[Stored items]
◆ ◆ ◆ ◆ ◆
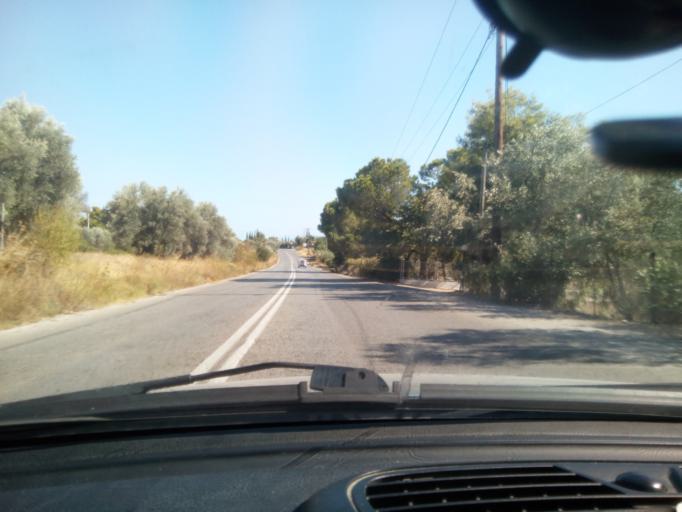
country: GR
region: Central Greece
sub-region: Nomos Evvoias
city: Filla
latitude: 38.4129
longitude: 23.7143
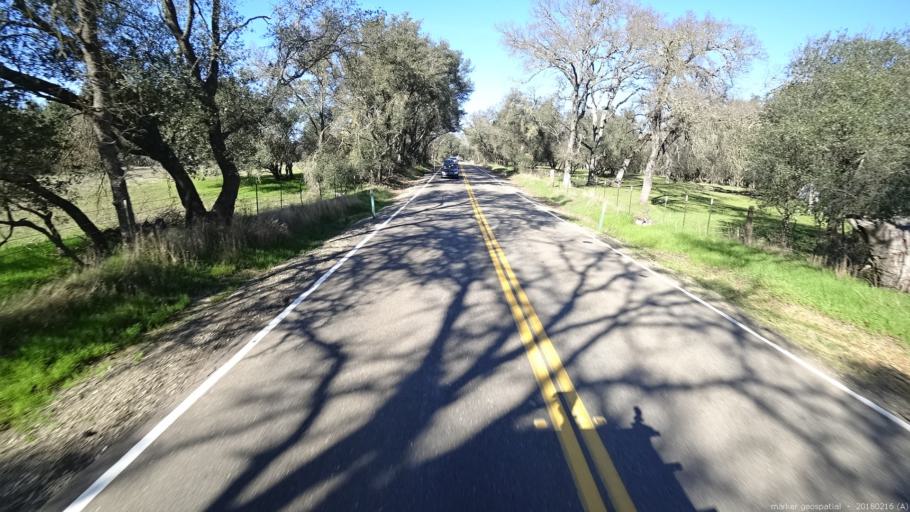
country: US
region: California
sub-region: Sacramento County
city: Rancho Murieta
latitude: 38.5278
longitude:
◆ ◆ ◆ ◆ ◆
_What you will do_
Extract every line of the data above without changing it, leaving out the pictures.

_Task result_
country: GR
region: Central Greece
sub-region: Nomos Evvoias
city: Filla
latitude: 38.4129
longitude: 23.7143
country: US
region: California
sub-region: Sacramento County
city: Rancho Murieta
latitude: 38.5278
longitude:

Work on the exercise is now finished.